Paper
in
Workshop: 8th Multimodal Learning and Applications Workshop
Transformer-Based Lung Infection Severity Prediction with Cross Attention and Conditional TransMix Augmentation
Bouthaina Slika · Fadi Dornaika · Fares Bougourzi · Karim Hammoudi
Lung infections, particularly pneumonia, pose significant health risks and can rapidly worsen, especially during pandemics. Developing advanced AI-driven tools for severity prediction based on medical imaging is essential for timely decision-making and treatment, ultimately saving lives. In this study, we introduce a novel approach applicable to multiple medical imaging modalities, including CT scans and chest X-rays, for predicting lung infection severity. Our method consists of two key components: a Transformer-based severity prediction model, and an augmentation strategy called Conditional Online TransMix, designed to address data imbalance.

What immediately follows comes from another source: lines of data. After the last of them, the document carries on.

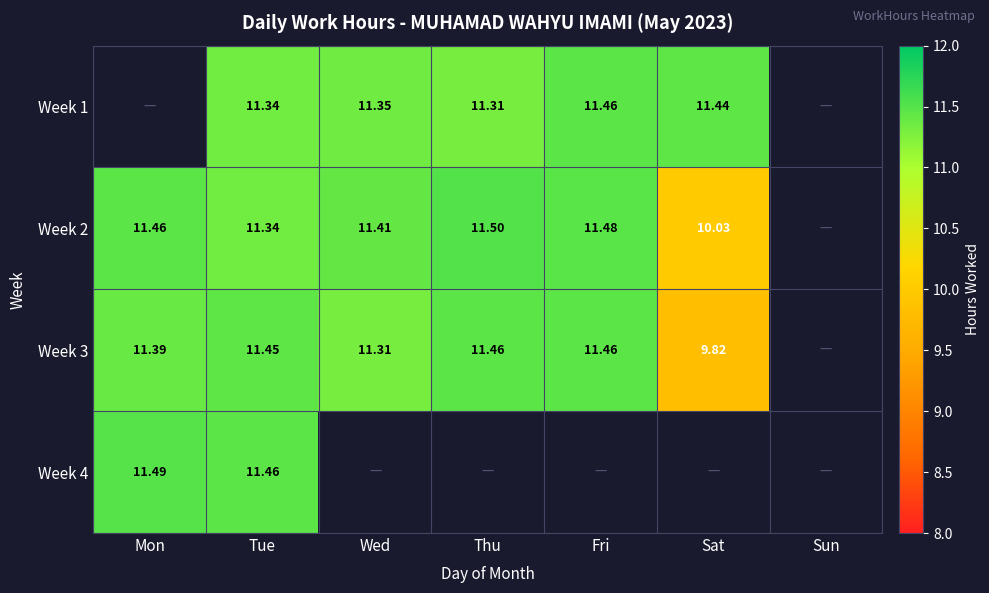

Is the value of Week 2 at Tue greater than the value of Week 3 at Thu?

No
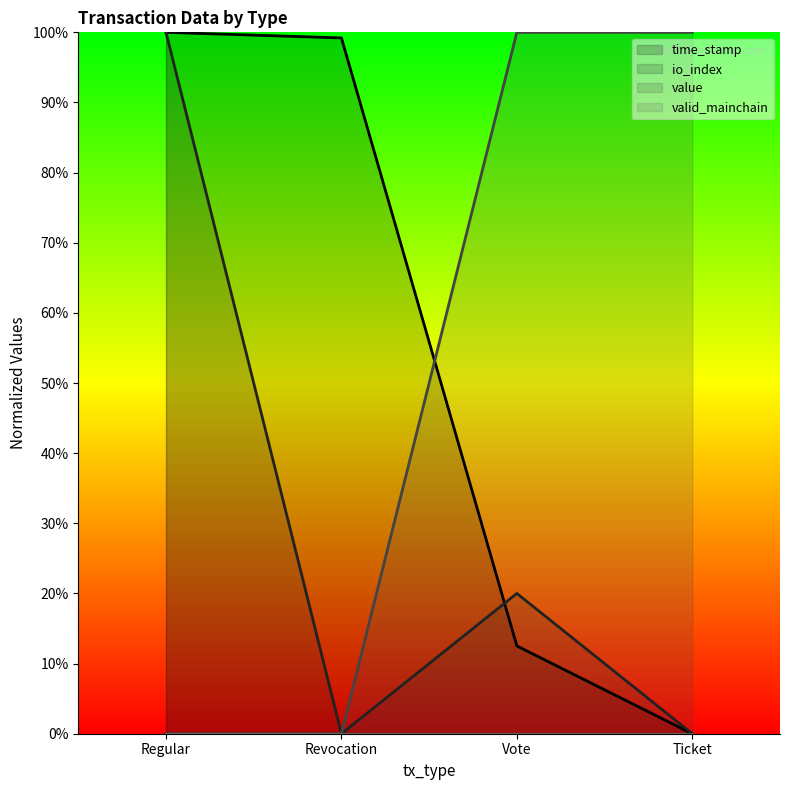

What is the sum of all io_index values?

120.0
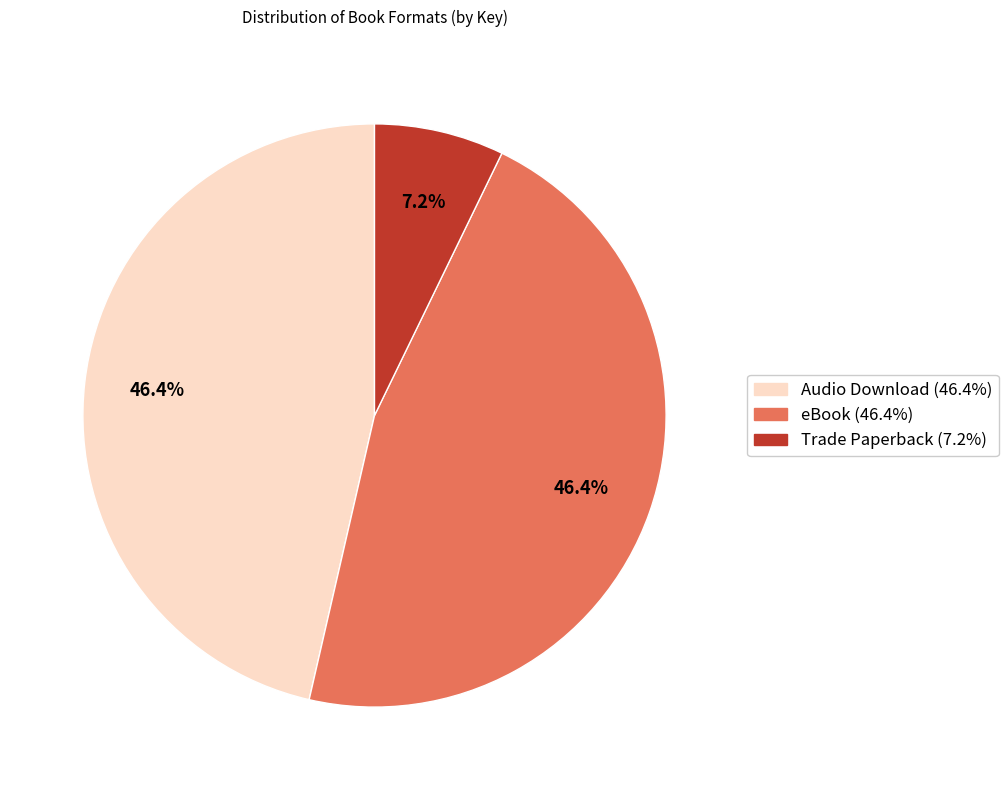

Is there a majority slice in this chart?

No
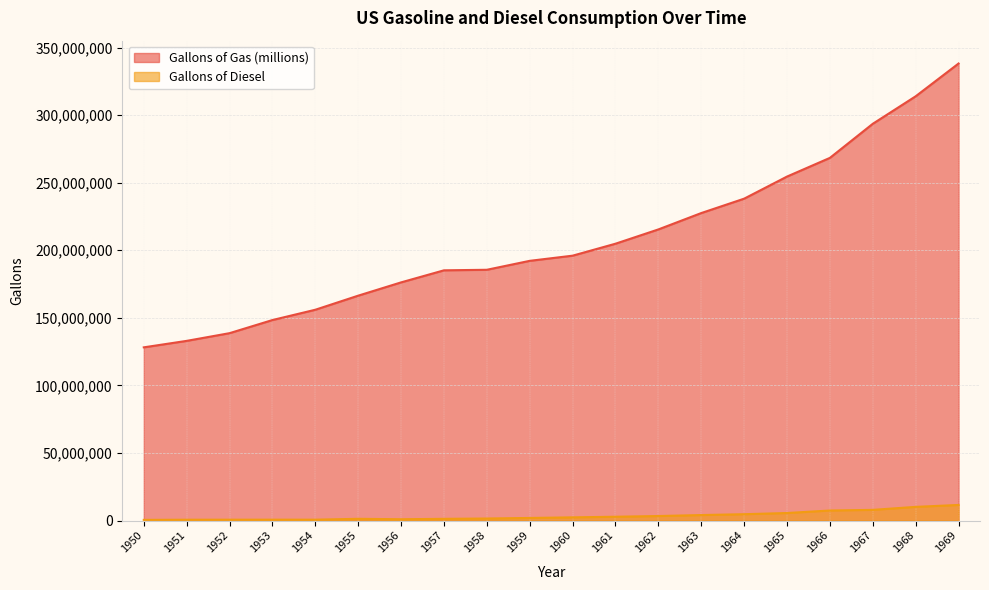

Between 1954 and 1958, which series saw the biggest shift?

Gallons of Gas (millions)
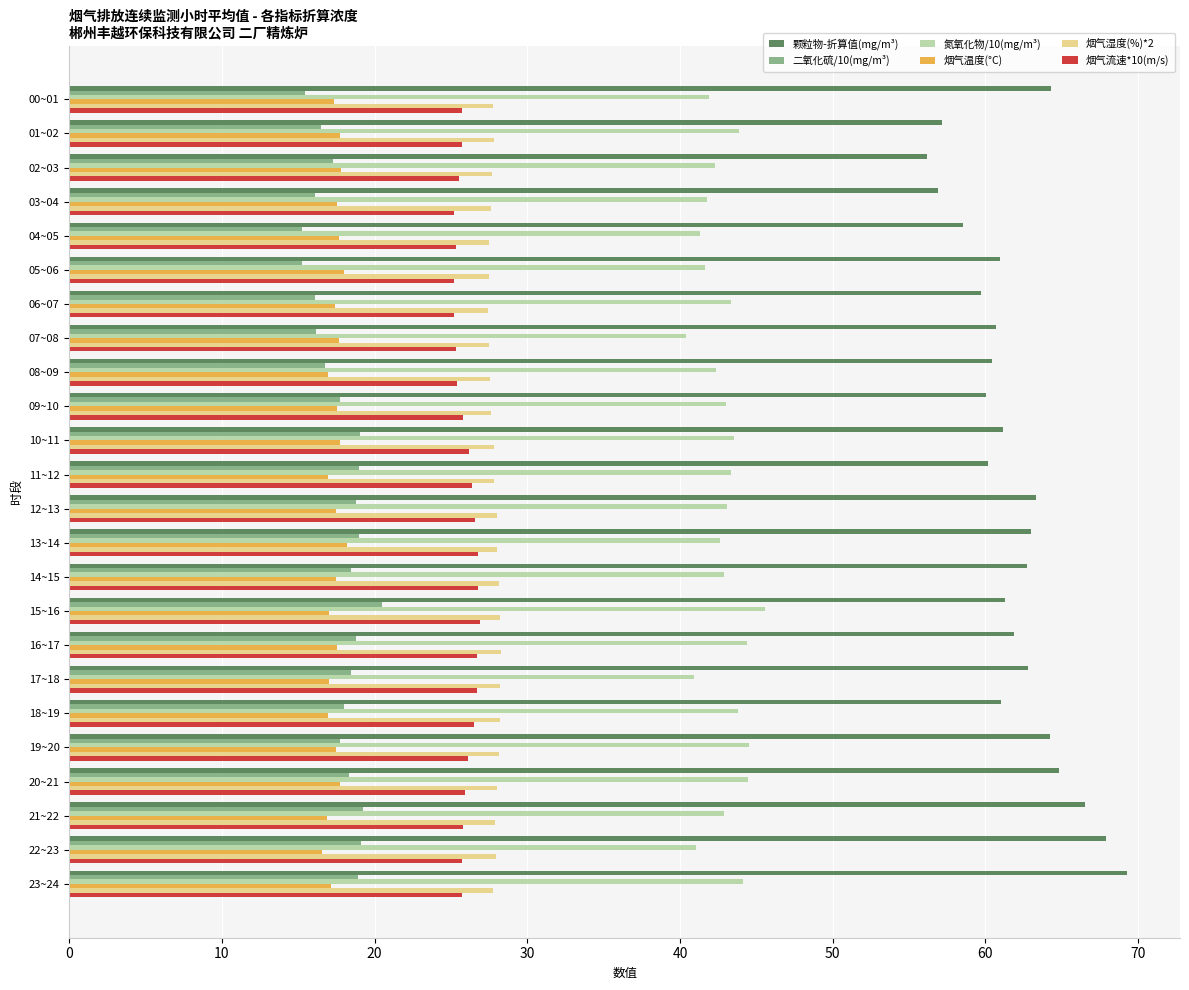

Which category has the highest value in the 氮氧化物/10(mg/m³) series?

15~16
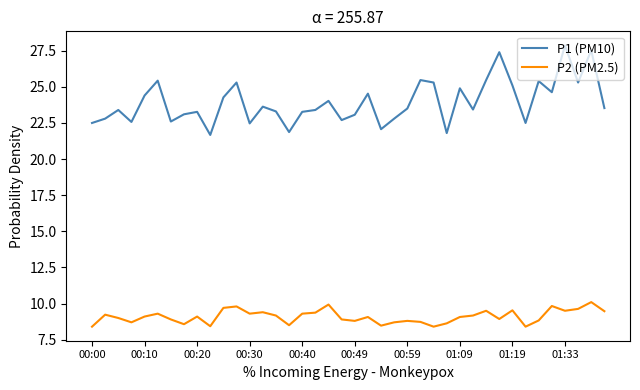

List the series in order of their peak value, lowest first.

P2 (PM2.5), P1 (PM10)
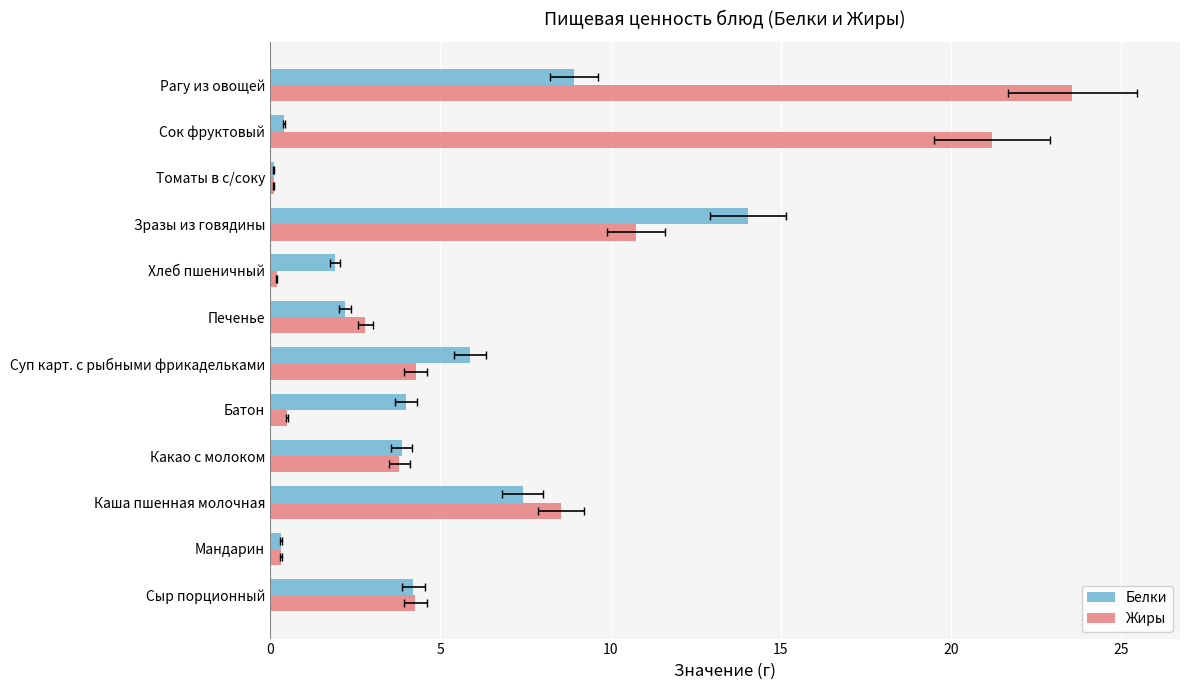

Are the bars grouped side by side (vs. stacked)?

Yes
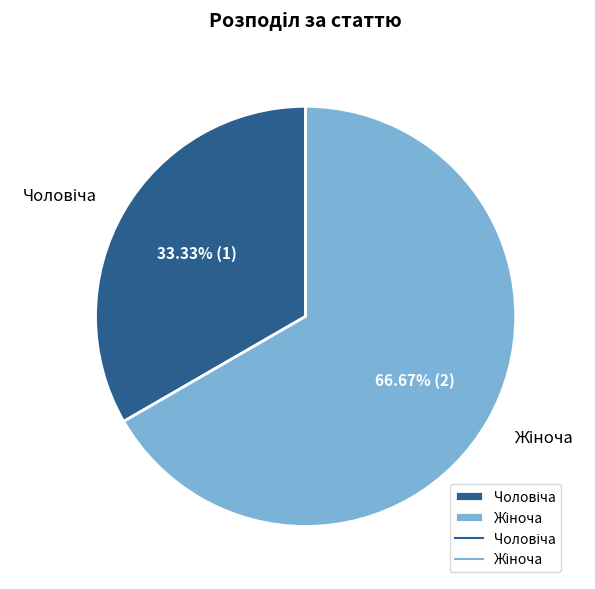

Does any single category account for the majority?

Yes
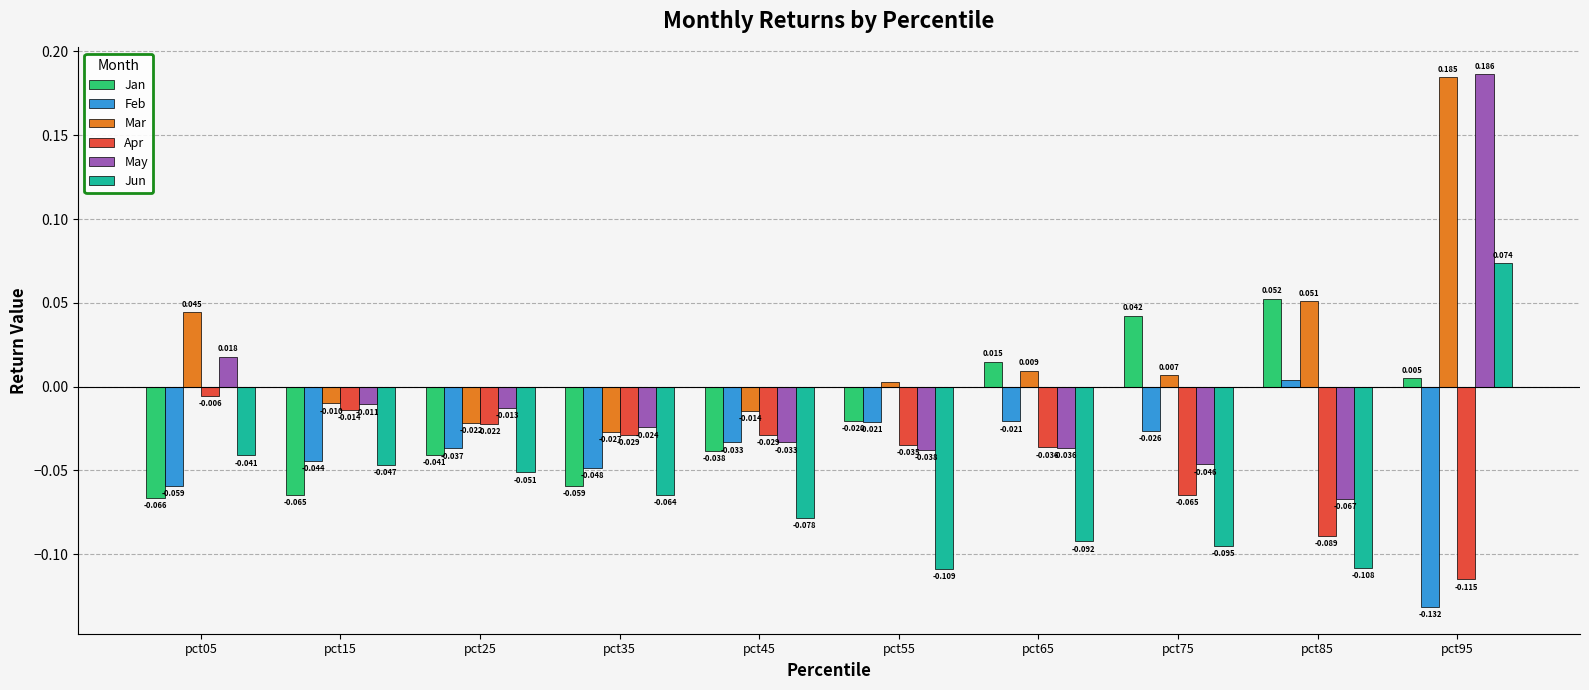

List the labels in order of Mar value, smallest first.

pct35, pct25, pct45, pct15, pct55, pct75, pct65, pct05, pct85, pct95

The proposed model employs parallel encoders, integrating Pyramid Vision Transformers (PVTs) with a cross-gated attention mechanism and a feature aggregation module to generate a scalar severity score. To enhance model generalization across datasets, we introduce a tailored augmentation technique that synthesizes new mixed severity scores linked to image patches. We validate our approach using the RALO CXR and Per-COVID-19 CT datasets, demonstrating superior performance on multi-image modalities compared to several state-of-the-art deep learning models. By incorporating a customized weighted loss function, our method enhances the precision of automated lung disease severity assessment, providing a reliable and adaptable AI tool for clinical diagnosis and treatment planning.